EXERCISE MATERIALS:
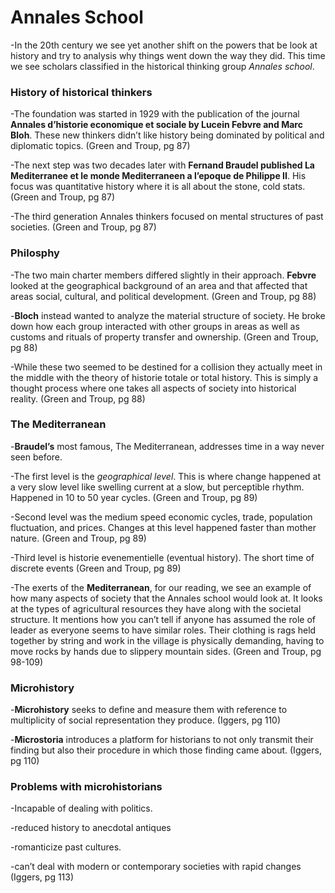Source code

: # Annales School

-In the 20th century we see yet another shift on the powers that be look at history and try to analysis why things went down the way they did. This time we see scholars classified in the historical thinking group _Annales school_.

### History of historical thinkers

-The foundation was started in 1929 with the publication of the journal **Annales d’historie economique et sociale by Lucein Febvre and Marc Bloh**. These new thinkers didn’t like history being dominated by political and diplomatic topics. (Green and Troup, pg 87)

-The next step was two decades later with **Fernand Braudel published La Mediterranee et le monde Mediterraneen a l’epoque de Philippe II**. His focus was quantitative history where it is all about the stone, cold stats. (Green and Troup, pg 87)

-The third generation Annales thinkers focused on mental structures of past societies. (Green and Troup, pg 87)

### Philosphy 

-The two main charter members differed slightly in their approach. **Febvre** looked at the geographical background of an area and that affected that areas social, cultural, and political development. (Green and Troup, pg 88)

-**Bloch** instead wanted to analyze the material structure of society. He broke down how each group interacted with other groups in areas as well as customs and rituals of property transfer and ownership.  (Green and Troup, pg 88)

-While these two seemed to be destined for a collision they actually meet in the middle with the theory of historie totale or total history. This is simply a thought process where one takes all aspects of society into historical reality. (Green and Troup, pg 88)

### The Mediterranean

-**Braudel’s** most famous, The Mediterranean, addresses time in a way never seen before. 

-The first level is the _geographical level_. This is where change happened at a very slow level like swelling current at a slow, but perceptible rhythm. Happened in 10 to 50 year cycles. (Green and Troup, pg 89)

-Second level was the medium speed economic cycles, trade, population fluctuation, and prices. Changes at this level happened faster than mother nature. (Green and Troup, pg 89)

-Third level is historie evenementielle (eventual history). The short time of discrete events (Green and Troup, pg 89)

-The exerts of the **Mediterranean**, for our reading, we see an example of how many aspects of society that the Annales school would look at. It looks at the types of agricultural resources they have along with the societal structure. It mentions how you can’t tell if anyone has assumed the role of leader as everyone seems to have similar roles. Their clothing is rags held together by string and work in the village is physically demanding, having to move rocks by hands due to slippery mountain sides. (Green and Troup, pg 98-109)

### Microhistory

-**Microhistory** seeks to define and measure them with reference to multiplicity of social representation they produce. (Iggers, pg 110)

-**Microstoria** introduces a platform for historians to not only transmit their finding but also their procedure in which those finding came about. (Iggers, pg 110)

### Problems with microhistorians

-Incapable of dealing with politics.

-reduced history to anecdotal antiques 

-romanticize past cultures. 

-can’t deal with modern or contemporary societies with rapid changes (Iggers, pg 113)
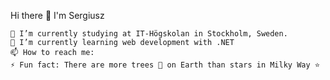 Hi there 👋 I'm Sergiusz

    🔭 I’m currently studying at IT-Högskolan in Stockholm, Sweden.
    🌱 I’m currently learning web development with .NET
    📫 How to reach me:
    ⚡ Fun fact: There are more trees 🌳 on Earth than stars in Milky Way ⭐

WHAT IS NEEDED: Put every nonblank line of the entries above into a Markdown table with the columns Row and Line, numbering the rows in order. Omit the pictures.

PROBLEM SOLUTION:
| Row | Line |
|---|---|
| 1 | Source code |
| 2 | : # Annales School |
| 3 | -In the 20th century we see yet another shift on the powers that be look at history and try to analysis why things went down the way they did. This time we see scholars classified in the historical thinking group _Annales school_. |
| 4 | ### History of historical thinkers |
| 5 | -The foundation was started in 1929 with the publication of the journal **Annales d’historie economique et sociale by Lucein Febvre and Marc Bloh**. These new thinkers didn’t like history being dominated by political and diplomatic topics. (Green and Troup, pg 87) |
| 6 | -The next step was two decades later with **Fernand Braudel published La Mediterranee et le monde Mediterraneen a l’epoque de Philippe II**. His focus was quantitative history where it is all about the stone, cold stats. (Green and Troup, pg 87) |
| 7 | -The third generation Annales thinkers focused on mental structures of past societies. (Green and Troup, pg 87) |
| 8 | ### Philosphy  |
| 9 | -The two main charter members differed slightly in their approach. **Febvre** looked at the geographical background of an area and that affected that areas social, cultural, and political development. (Green and Troup, pg 88) |
| 10 | -**Bloch** instead wanted to analyze the material structure of society. He broke down how each group interacted with other groups in areas as well as customs and rituals of property transfer and ownership.  (Green and Troup, pg 88) |
| 11 | -While these two seemed to be destined for a collision they actually meet in the middle with the theory of historie totale or total history. This is simply a thought process where one takes all aspects of society into historical reality. (Green and Troup, pg 88) |
| 12 | ### The Mediterranean |
| 13 | -**Braudel’s** most famous, The Mediterranean, addresses time in a way never seen before.  |
| 14 | -The first level is the _geographical level_. This is where change happened at a very slow level like swelling current at a slow, but perceptible rhythm. Happened in 10 to 50 year cycles. (Green and Troup, pg 89) |
| 15 | -Second level was the medium speed economic cycles, trade, population fluctuation, and prices. Changes at this level happened faster than mother nature. (Green and Troup, pg 89) |
| 16 | -Third level is historie evenementielle (eventual history). The short time of discrete events (Green and Troup, pg 89) |
| 17 | -The exerts of the **Mediterranean**, for our reading, we see an example of how many aspects of society that the Annales school would look at. It looks at the types of agricultural resources they have along with the societal structure. It mentions how you can’t tell if anyone has assumed the role of leader as everyone seems to have similar roles. Their clothing is rags held together by string and work in the village is physically demanding, having to move rocks by hands due to slippery mountain sides. (Green and Troup, pg 98-109) |
| 18 | ### Microhistory |
| 19 | -**Microhistory** seeks to define and measure them with reference to multiplicity of social representation they produce. (Iggers, pg 110) |
| 20 | -**Microstoria** introduces a platform for historians to not only transmit their finding but also their procedure in which those finding came about. (Iggers, pg 110) |
| 21 | ### Problems with microhistorians |
| 22 | -Incapable of dealing with politics. |
| 23 | -reduced history to anecdotal antiques  |
| 24 | -romanticize past cultures.  |
| 25 | -can’t deal with modern or contemporary societies with rapid changes (Iggers, pg 113) |
| 26 |  Hi there 👋 I'm Sergiusz |
| 27 |     🔭 I’m currently studying at IT-Högskolan in Stockholm, Sweden. |
| 28 |     🌱 I’m currently learning web development with .NET |
| 29 |     📫 How to reach me: |
| 30 |     ⚡ Fun fact: There are more trees 🌳 on Earth than stars in Milky Way ⭐ |